The __qdisc_state_running flag is used to ensure that a flow control object (QDISC) is not accessed by multiple CPUs at the same time.

The Spinlock at (3), or _xmit_lock in Structnetdev_queue, is used to guarantee mutually exclusive access to the registry function of Dev, that is, Deriver synchronization.

In addition, the kernel code notes write that (1) and (3) are mutually exclusive, to obtain a lock at (1) must first be guaranteed to release (3) at the lock, and vice versa, why do not want to understand .... Who the great God knows to look

3. There is already a dev_queue_xmit function, why do I need a soft interrupt to send it?

We can see that in Dev_queue_xmit the SKB has been processed (such as merging into a package, calculating checksums, etc.), and the processed SKB can be sent directly, when Dev_queue_ XMit will also first SKB the queue (SKB is generally in this function in the queue), and call Qdisc_run attempt to send, but it is possible to send a failure, this will be SKB re-queue, dispatch soft interrupt, and their own direct return.

A soft interrupt simply sends the SKB in the queue and releases the SKB that has been sent, eliminating the need to linearized or checksum the SKB. In addition, if the queue is stopped, Dev_queue_xmit can still join the package to the queue, but cannot send it, so that when the queue is awakened, a soft interrupt is required to send the backlog of packets during the stop.

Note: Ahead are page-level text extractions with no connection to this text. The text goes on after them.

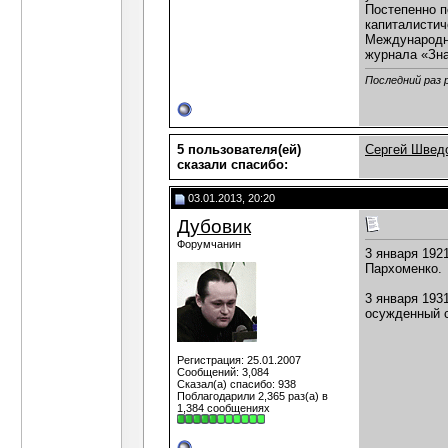
Постепенно п
капиталистич
Международно
журнала «Зна
Последний раз 
5 пользователя(ей)
Сергей Швед
сказали cпасибо:
03.01.2013, 20:20
Дубовик
Форумчанин
3 января 192
Пархоменко.
3 января 193
осужденный с
Регистрация: 25.01.2007
Сообщений: 3,084
Сказал(а) спасибо: 938
Поблагодарили 2,365 раз(а) в
1,384 сообщениях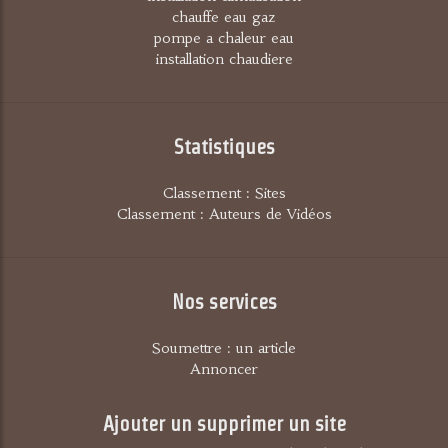
chauffe eau gaz
pompe a chaleur eau
installation chaudiere
Statistiques
Classement : Sites
Classement : Auteurs de Vidéos
Nos services
Soumettre : un article
Annoncer
Ajouter un supprimer un site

In short, Dev_queue_xmit is the SKB to do some final processing and the first attempt to send, soft interrupt is to send the former failed or not sent out packets sent out. (In fact, sending a soft interrupt also has a role, is to release the packets that have been sent, because in some cases the transmission is done in a hardware interrupt, in order to improve the efficiency of hardware interrupt processing, the kernel provides a way to release SKB into a soft interrupt, just call DEV_KFREE_SKB_IRQ, It will skb into the Softnet_data completion_queue and then turn on the send soft interrupt, Net_tx_action will release Completion_queue in SKB in a soft interrupt)

http://www.bkjia.com/PHPjc/1103186.html www.bkjia.com true http://www.bkjia.com/PHPjc/1103186.html techarticle two layer (link layer) packet sending process Analysis two layer (link layer) packet sending process Analysis--lvyilong316 Description: This series of blog covers the kernel version is 2.6.32 when the upper-level quasi ...

  • Contact Us

    The content source of this page is from Internet, which doesn't represent Alibaba Cloud's opinion; products and services mentioned on that page don't have any relationship with Alibaba Cloud. If the content of the page makes you feel confusing, please write us an email, we will handle the problem within 5 days after receiving your email.

    If you find any instances of plagiarism from the community, please send an email to: info-contact@alibabacloud.com and provide relevant evidence. A staff member will contact you within 5 working days.

    A Free Trial That Lets You Build Big!

    Start building with 50+ products and up to 12 months usage for Elastic Compute Service

    • Sales Support

      1 on 1 presale consultation

    • After-Sales Support

      24/7 Technical Support 6 Free Tickets per Quarter Faster Response

    • Alibaba Cloud offers highly flexible support services tailored to meet your exact needs.